↓

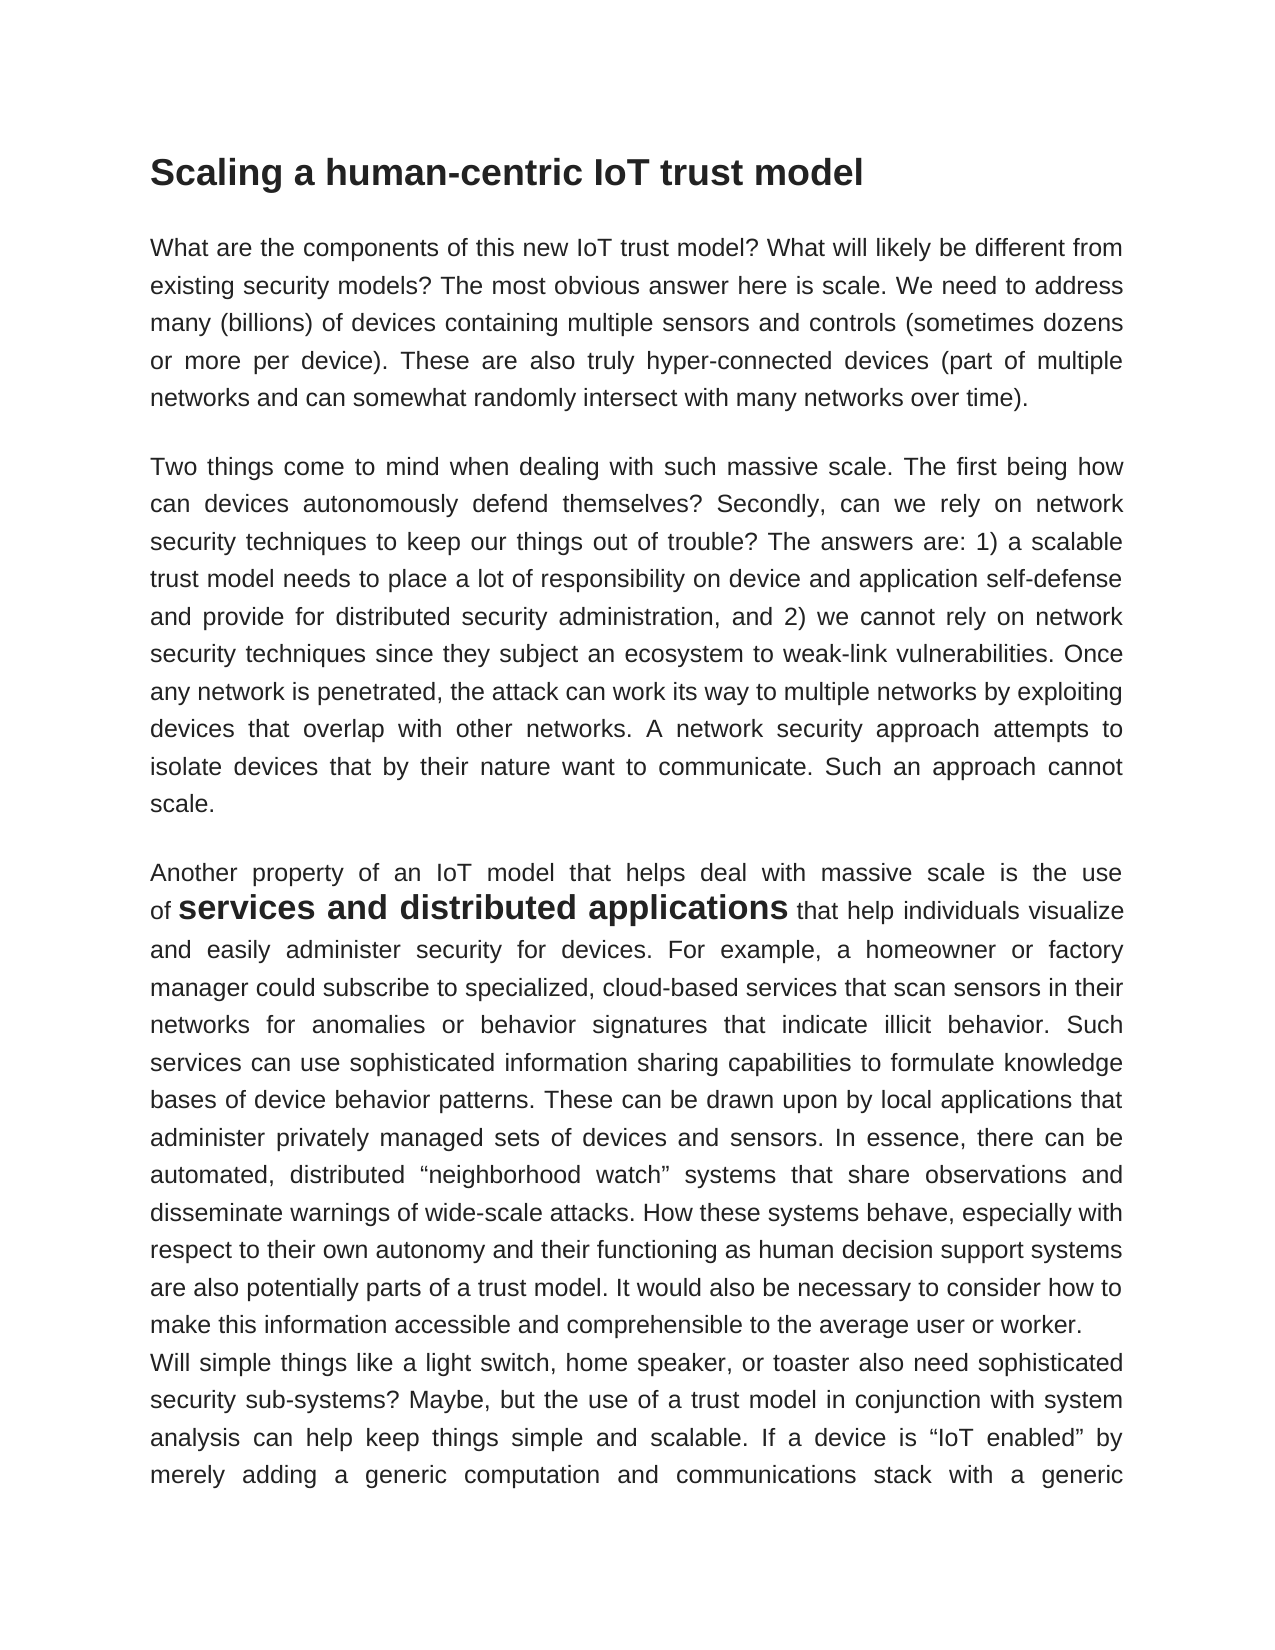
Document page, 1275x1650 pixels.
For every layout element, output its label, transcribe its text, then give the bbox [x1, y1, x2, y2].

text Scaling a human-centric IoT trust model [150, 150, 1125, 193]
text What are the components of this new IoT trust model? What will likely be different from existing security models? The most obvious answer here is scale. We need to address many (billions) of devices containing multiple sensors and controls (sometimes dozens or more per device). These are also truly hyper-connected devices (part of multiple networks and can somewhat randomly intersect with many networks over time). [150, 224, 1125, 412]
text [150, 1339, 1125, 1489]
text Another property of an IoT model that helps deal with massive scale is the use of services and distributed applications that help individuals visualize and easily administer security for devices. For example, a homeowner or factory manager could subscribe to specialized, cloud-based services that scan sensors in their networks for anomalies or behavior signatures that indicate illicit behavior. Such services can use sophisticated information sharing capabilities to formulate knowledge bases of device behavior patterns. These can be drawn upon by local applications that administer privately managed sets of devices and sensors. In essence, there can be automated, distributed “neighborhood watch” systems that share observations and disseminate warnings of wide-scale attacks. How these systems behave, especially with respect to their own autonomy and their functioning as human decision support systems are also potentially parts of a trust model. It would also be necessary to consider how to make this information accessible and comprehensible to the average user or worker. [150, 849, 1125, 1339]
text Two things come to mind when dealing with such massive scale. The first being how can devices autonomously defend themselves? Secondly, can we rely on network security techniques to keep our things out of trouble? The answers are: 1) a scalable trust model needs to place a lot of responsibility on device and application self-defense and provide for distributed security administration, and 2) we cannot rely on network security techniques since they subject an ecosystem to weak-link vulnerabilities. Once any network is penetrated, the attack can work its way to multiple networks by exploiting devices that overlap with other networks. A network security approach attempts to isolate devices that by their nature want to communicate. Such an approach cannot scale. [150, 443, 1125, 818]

↑
↓

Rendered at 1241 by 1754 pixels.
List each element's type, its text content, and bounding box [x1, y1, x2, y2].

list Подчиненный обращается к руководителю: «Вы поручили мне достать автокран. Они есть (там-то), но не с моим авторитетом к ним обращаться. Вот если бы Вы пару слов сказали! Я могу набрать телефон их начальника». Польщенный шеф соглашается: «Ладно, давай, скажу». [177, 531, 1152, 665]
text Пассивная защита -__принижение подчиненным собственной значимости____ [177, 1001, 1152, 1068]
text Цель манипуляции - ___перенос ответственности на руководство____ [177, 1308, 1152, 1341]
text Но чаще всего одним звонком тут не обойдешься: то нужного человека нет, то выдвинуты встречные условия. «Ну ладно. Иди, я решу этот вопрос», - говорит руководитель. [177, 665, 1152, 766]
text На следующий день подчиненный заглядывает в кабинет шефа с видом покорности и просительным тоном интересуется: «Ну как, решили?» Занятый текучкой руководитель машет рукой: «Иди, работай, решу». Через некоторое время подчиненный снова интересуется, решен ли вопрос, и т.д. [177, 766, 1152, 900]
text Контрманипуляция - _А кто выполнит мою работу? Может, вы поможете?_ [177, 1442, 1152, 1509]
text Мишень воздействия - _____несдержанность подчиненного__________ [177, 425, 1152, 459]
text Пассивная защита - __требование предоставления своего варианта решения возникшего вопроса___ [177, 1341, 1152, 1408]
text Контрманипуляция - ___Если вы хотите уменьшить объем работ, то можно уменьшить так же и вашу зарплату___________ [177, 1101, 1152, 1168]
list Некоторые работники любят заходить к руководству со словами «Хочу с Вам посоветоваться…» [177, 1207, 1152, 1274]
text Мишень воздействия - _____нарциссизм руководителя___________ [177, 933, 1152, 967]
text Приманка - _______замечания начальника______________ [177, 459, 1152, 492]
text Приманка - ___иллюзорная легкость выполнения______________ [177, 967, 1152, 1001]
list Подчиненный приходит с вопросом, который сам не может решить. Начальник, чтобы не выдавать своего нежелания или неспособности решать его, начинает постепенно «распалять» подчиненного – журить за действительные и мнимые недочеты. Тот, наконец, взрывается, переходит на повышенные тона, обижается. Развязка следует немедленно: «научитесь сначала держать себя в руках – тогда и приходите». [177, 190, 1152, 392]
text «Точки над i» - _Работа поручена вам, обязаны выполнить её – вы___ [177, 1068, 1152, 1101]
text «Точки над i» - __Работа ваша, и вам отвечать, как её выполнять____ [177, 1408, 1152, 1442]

↑

# [Problem requirements]
Each line above that contains "Пассивная" counts once; report the resulting number and nothing else.

# [Written solution]
2